There’s no room here to fully explore the use of cyber-surveillance in obtaining evidence, or the encroaching presence of the far right in J20 police and trial procedure. But you should at least know that video footage of a DisruptJ20 planning meeting, secretly shot by an informant from Project Veritas (the group recently exposed for trying to discredit the Washington Post with a fake sexual-assault story) was used by the prosecution as evidence – even after the government admitted to editing it. Then there was the discipline record, revealed by the defense, of MPD Commander Keith Deville. It was Deville – written up for joking about the Holocaust and making anti-trans and anti-queer remarks – who ordered and supervised the riot-police assault on protesters.

The six J20 defendants were acquitted because their trial luckily retained some meager remnants of reason. As court adjourned, a juror explained the verdict: “The prosecution admitted, day one, that they would present no evidence that any of the defendants committed any acts of violence or vandalism. From that point … it was clear … we would find everyone not guilty.”

But even if every single defendant of the remaining 188 is acquitted over the next year, charges like those embedded in J20 can effectively intimidate anyone from going to an anti-government protest. They also point to the growing infatuation of the Trump administration with rulers like Erdoğan and Putin who deploy similar, usually worse, punishments for dissent.

In closing, three things:

1. Solidarity matters: between movements (keep up with Standing Rock, Black Lives Matter) and within cases (don’t separate “good”/nonviolent from “bad”/violent defendants).

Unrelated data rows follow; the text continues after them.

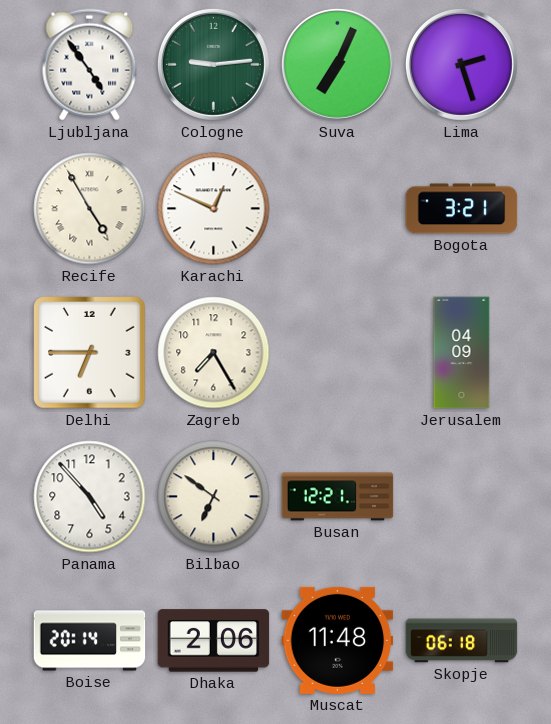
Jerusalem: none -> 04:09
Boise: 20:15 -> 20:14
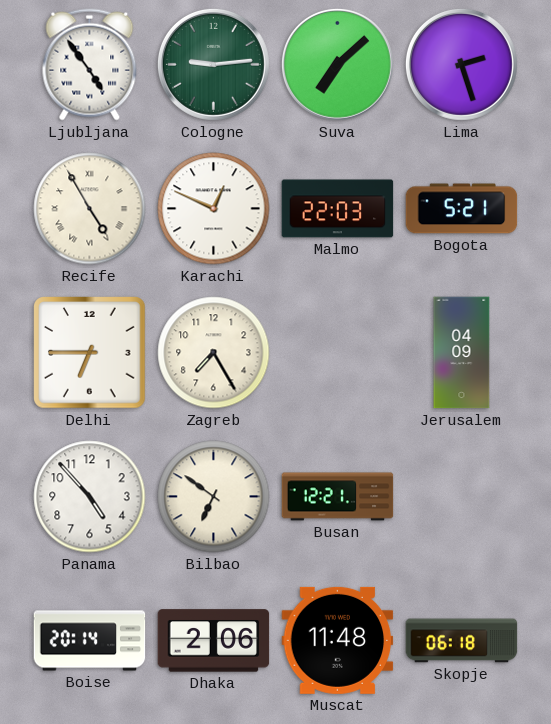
Suva: 7:04 -> 7:08
Malmo: none -> 22:03
Bogota: 3:21 -> 5:21
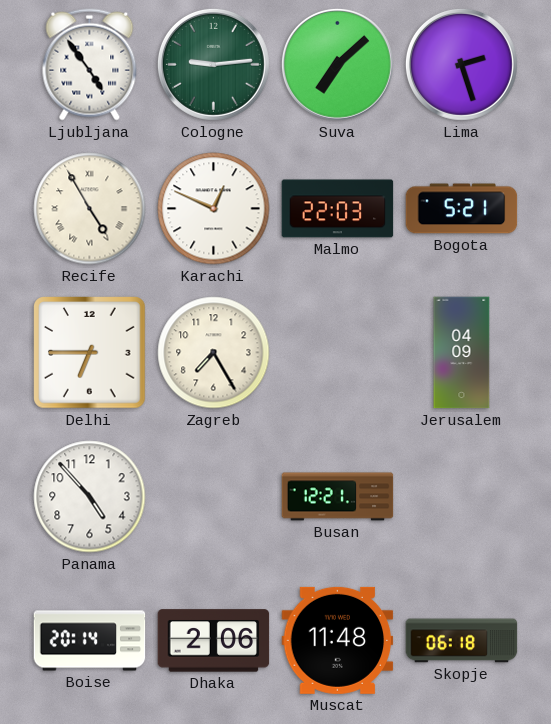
Bilbao: 6:51 -> none
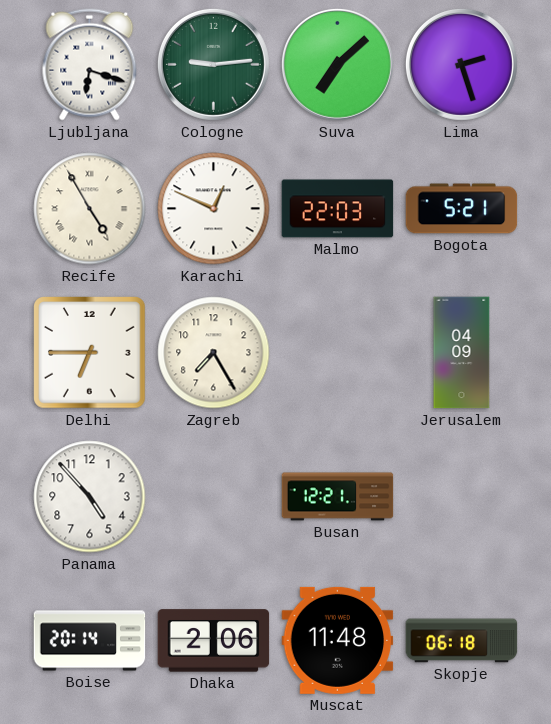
Ljubljana: 4:54 -> 6:18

2. Never stop valuing independent media. Virtually no mainstream outlet reported J20 thoroughly. The New York Times, instead of covering the trial, ran a Style section article, “What to Wear to Smash the State.” Whereas, a host of mostly independent outlets, including Unicorn RiotThe InterceptIn These TimesThe NationDemocracy Now!, the podcast It’s Going Down, were timely and essential.

3.  Happy New Year. Six down, 188 to go. Let’s keep in touch.